Only a number is wanted: the count of lines in this listing that contain "down".

[Dataset content]

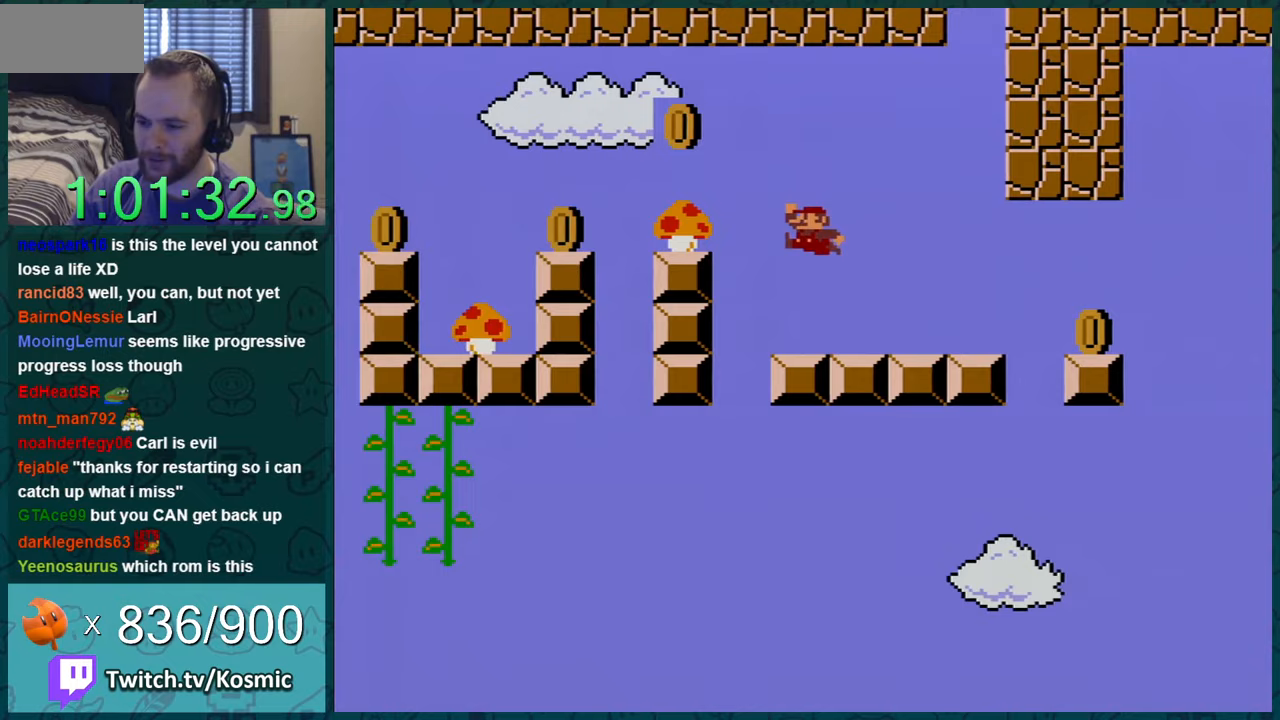
{"buttons": ["Y", "DPAD_LEFT"], "events": [[284, "B", "up"]]}
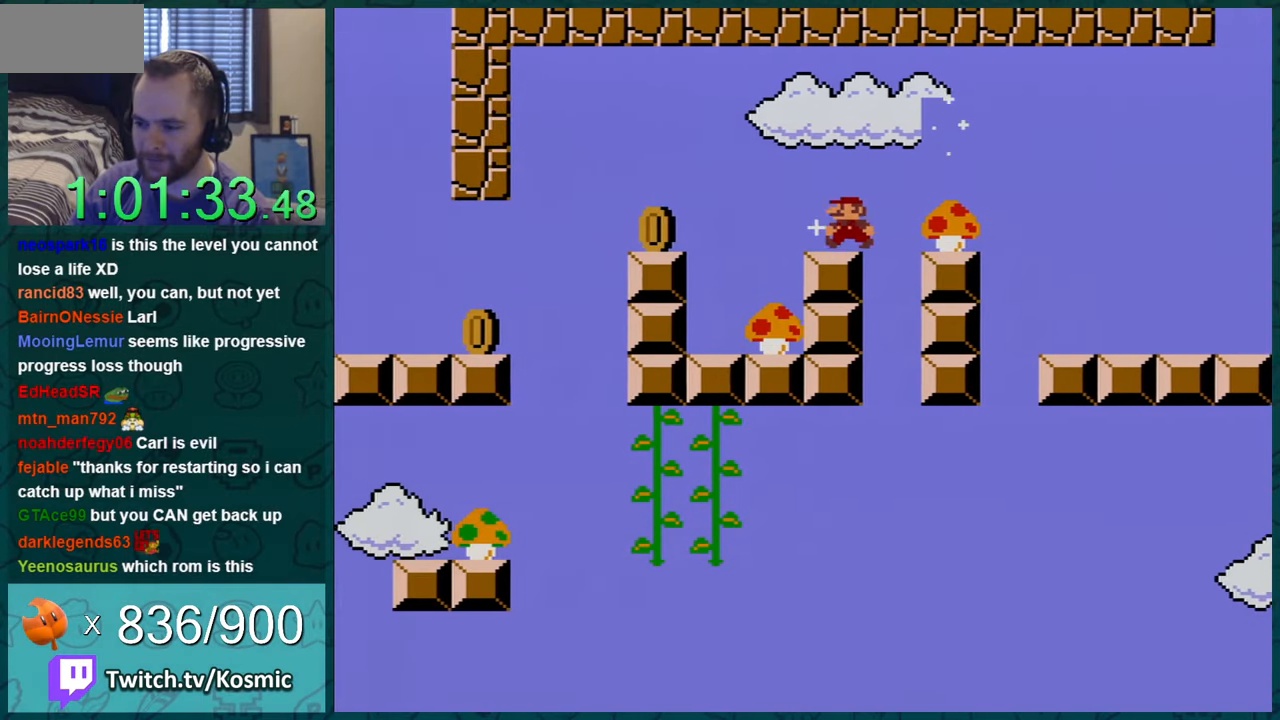
{"buttons": ["Y", "DPAD_RIGHT"], "events": [[83, "DPAD_LEFT", "up"], [116, "B", "down"], [183, "DPAD_RIGHT", "down"], [233, "B", "up"]]}
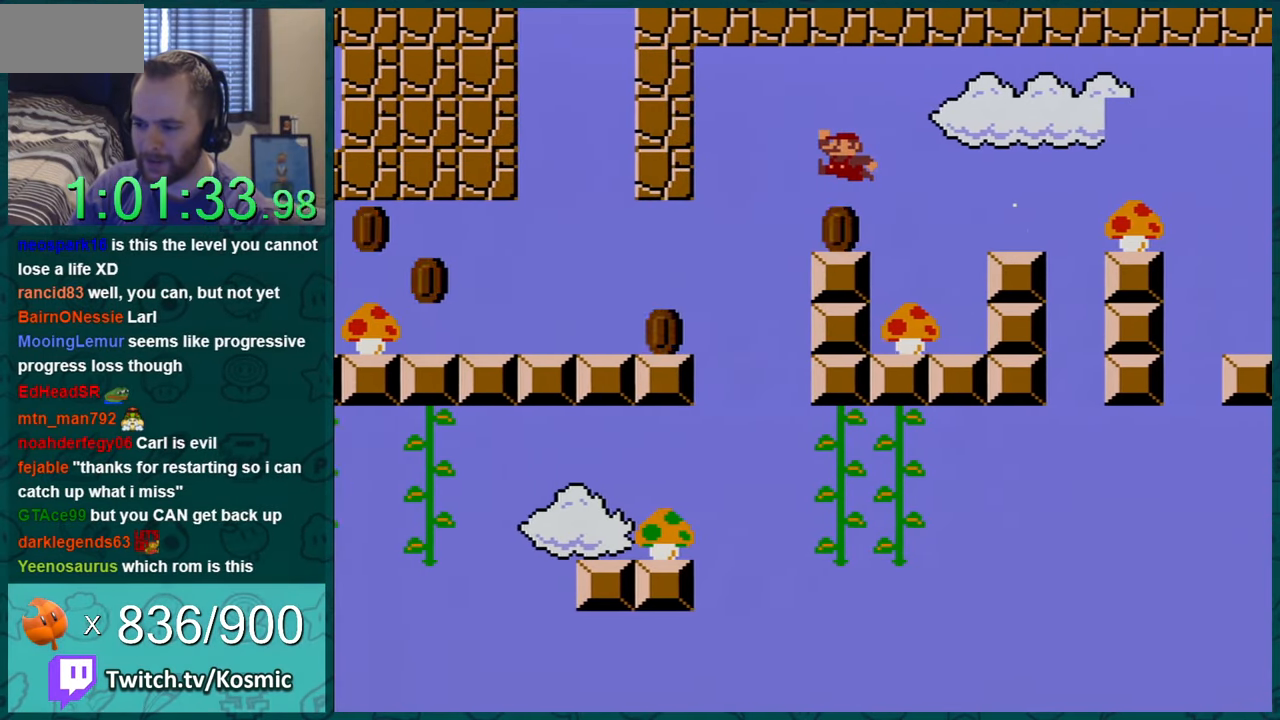
{"buttons": ["Y", "DPAD_LEFT"], "events": [[117, "DPAD_RIGHT", "up"], [167, "DPAD_LEFT", "down"], [200, "B", "down"], [300, "B", "up"]]}
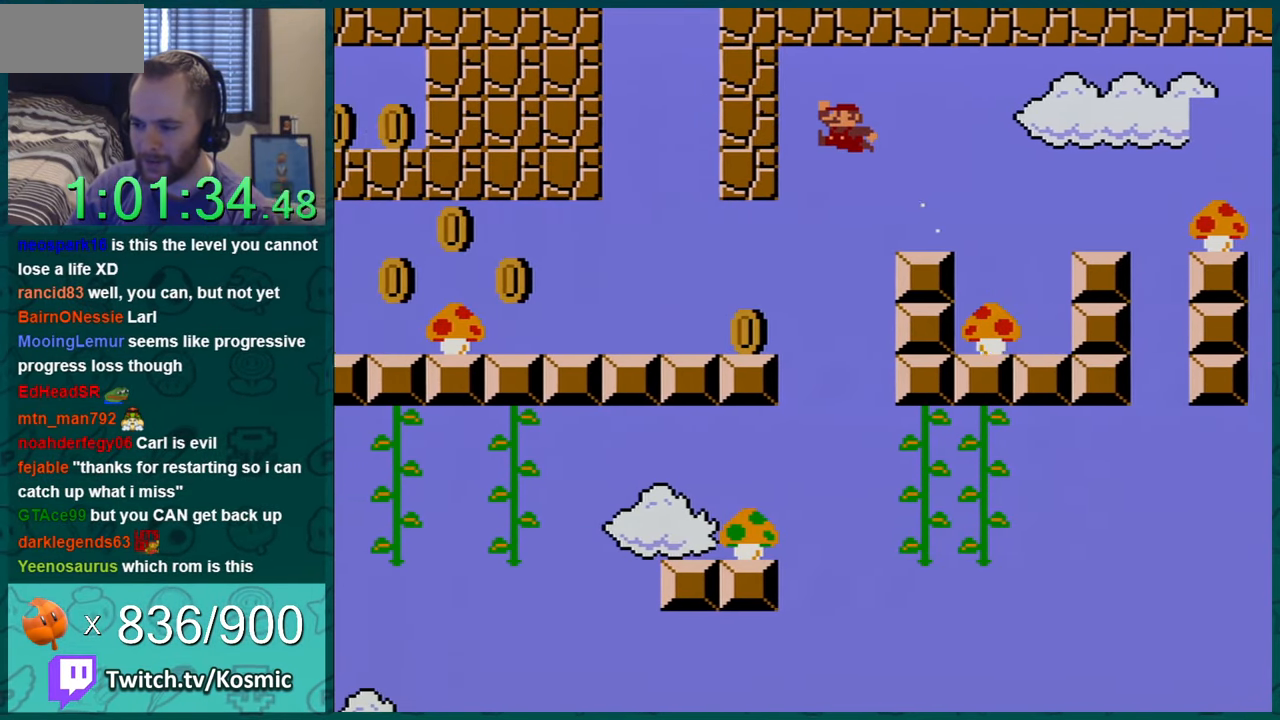
{"buttons": ["Y", "DPAD_LEFT"], "events": []}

[/Dataset content]

Answer to the problem:
2